Bir Semptom Olarak Ukrayna

05 Mart 2014 Çarşamba

Ukrayna krizinde ortaya çıkan trajikomik, hatta absürd durumlar acaba neyin semptomu?
ABD Dışişleri Bakanı Kerry, NBC televizyonuna konuşurken, “Gidip bir ülkeyi sahte gerekçelerle işgal edemezsiniz” demiş. Kazanın tencereye dibin kara demesine benziyor...
Ukrayna’da halk, bir hırsızlar sürüsüne karşı “yeter artık” diyerek sokaklara döküldü. Şimdi, hırsız oldukları için bir önceki seçimlerde halktan oy alamamışlardan oluşan “kerameti kendinden menkul” bir hükümet var; Ukrayna’nın en zengin oligarklarını, ekonomik açıdan önemli bölgelerin başına yönetici olarak atıyor.

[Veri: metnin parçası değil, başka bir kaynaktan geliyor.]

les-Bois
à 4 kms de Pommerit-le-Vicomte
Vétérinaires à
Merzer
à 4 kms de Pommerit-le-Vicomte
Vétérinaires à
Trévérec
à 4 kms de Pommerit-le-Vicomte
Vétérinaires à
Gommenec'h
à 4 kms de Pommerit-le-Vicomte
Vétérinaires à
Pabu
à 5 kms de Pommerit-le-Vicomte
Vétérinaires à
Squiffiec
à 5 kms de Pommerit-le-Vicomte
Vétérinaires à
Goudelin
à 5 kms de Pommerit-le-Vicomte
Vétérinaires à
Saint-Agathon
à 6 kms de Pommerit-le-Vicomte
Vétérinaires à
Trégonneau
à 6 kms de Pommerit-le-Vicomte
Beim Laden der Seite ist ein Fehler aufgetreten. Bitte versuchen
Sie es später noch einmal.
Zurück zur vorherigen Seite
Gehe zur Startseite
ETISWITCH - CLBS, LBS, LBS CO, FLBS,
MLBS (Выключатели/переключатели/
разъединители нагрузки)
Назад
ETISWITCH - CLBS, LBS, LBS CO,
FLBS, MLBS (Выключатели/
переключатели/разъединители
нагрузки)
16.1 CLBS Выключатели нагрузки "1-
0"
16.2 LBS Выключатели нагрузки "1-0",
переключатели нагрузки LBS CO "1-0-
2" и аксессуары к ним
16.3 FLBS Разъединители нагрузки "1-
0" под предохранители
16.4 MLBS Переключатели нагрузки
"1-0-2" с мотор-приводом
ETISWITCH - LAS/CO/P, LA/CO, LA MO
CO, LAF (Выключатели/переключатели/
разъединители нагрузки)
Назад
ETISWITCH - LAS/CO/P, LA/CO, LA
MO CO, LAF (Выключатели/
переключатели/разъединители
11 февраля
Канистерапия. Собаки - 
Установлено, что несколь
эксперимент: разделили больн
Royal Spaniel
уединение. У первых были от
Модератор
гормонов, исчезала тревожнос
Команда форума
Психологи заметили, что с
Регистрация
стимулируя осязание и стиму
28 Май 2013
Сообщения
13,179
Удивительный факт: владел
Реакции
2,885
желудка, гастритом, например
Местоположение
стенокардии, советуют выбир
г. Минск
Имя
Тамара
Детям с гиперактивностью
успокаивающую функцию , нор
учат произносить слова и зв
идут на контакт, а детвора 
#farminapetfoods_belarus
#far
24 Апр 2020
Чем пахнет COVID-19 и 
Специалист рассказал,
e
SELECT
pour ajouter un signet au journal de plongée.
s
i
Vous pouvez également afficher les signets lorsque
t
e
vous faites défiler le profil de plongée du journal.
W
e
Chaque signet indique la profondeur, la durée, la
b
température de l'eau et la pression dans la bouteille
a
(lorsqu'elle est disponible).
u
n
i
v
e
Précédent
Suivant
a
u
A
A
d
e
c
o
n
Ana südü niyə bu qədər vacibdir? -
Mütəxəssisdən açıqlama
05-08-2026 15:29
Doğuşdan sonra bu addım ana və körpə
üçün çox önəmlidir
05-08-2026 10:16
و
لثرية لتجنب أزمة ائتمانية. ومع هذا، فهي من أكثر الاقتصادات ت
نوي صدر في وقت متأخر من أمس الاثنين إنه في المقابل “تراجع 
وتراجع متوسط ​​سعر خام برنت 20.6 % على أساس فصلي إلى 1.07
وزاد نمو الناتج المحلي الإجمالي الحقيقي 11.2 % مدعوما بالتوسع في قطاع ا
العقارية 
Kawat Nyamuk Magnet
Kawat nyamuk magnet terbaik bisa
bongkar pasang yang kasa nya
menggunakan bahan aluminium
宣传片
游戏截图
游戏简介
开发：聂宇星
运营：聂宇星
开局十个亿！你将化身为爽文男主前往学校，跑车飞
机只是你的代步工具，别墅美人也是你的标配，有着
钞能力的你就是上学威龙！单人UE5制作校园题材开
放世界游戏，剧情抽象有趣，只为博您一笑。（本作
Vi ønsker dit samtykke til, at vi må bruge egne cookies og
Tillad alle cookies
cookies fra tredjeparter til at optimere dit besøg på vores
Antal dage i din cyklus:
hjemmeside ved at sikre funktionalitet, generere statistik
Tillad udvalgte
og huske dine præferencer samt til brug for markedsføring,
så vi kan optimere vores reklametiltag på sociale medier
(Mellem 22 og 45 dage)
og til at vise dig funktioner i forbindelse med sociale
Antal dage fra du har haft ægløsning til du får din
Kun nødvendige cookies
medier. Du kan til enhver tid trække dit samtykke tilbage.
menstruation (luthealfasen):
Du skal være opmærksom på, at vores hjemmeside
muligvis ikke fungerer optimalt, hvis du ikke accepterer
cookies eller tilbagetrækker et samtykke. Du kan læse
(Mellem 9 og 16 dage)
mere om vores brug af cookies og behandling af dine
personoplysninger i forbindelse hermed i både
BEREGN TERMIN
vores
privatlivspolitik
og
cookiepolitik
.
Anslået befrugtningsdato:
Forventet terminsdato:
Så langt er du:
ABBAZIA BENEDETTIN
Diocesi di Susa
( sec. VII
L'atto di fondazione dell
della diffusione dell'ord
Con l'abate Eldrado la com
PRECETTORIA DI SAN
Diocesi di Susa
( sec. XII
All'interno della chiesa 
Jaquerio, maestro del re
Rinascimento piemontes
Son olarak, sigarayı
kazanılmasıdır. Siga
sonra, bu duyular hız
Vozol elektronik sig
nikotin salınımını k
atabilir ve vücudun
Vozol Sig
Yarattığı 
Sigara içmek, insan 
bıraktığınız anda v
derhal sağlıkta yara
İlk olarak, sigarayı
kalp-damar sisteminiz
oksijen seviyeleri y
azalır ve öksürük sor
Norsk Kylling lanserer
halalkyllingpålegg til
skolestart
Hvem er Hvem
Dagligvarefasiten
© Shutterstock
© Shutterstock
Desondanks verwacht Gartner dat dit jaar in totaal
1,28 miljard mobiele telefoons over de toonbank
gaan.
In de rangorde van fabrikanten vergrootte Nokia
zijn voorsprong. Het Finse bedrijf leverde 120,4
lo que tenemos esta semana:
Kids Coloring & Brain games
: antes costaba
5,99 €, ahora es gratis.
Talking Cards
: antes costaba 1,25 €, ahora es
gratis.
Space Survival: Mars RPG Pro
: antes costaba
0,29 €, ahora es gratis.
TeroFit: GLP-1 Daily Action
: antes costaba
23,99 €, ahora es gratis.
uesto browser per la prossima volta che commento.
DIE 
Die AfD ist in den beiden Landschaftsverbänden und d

Maidan “devrimcilerinden”, faşist “Sağ Sektör” lideri, başka zaman olsa beyaz ırka tehdit olarak göreceği Çeçen Müslüman isyancılardan Rusya’ya karşı yardım istiyor.
Pazar, kaynak sıkıntısı çeken Batı kapitalizmi, enerji bağımlısı Avrupa, Ukrayna’yı, Rusya’yı yaptırım uygulamakla tehdit ediyor. Aynı anda İngiliz hükümetinin ekonomik yaptırımlardan yana olmadığı basına sızıyor. Enerjisinin yüzde 60’ını, önemli ihracat pazarı Rusya’dan sağlayan Almanya, Spiegel’in yorumunda işaret ettiği gibi, “başlangıçta Kiev’de deli gibi koşturduktan sonra” (03/03) şimdi “aman krizi tırmandırmayalım” diyor. Die Welt’e göre “Putin bir despot diye başlayan bir indirgeme hatasına düşmemek gerekiyor” (03/03).
Kimi yorumcular, ekonomik-diplomatik yaptırımların Çin’e, Rusya ile stratejik ilişkilerini geliştirmek açısından yeni olanaklar da sağlayacağını düşünüyor. Çin “Batı, Soğuk Savaş mantalitesini bırakıp, Rusya’ya karşı değil onunla birlikte çalışmalıdır” diyor (Halkın Günlüğü, 03/03).
Birleşmiş Milletler Güvenlik Konseyi, Rusya veto hakkına sahip olduğundan bir karar alamaz durumda.
Batı’nın havada uçuşan soyut tehditlerine, afra tafrasına karşın ekonomik finansal bir krizin ortasında (III. dünya savaşını başlatma riski de cabası), Kırım için Rusya ile bir askeri çatışmayı göze alması çok uzak bir olasılık. Ama siyasi liderlerin hesap hatası yapma yeteneğini azımsamamak gerekir.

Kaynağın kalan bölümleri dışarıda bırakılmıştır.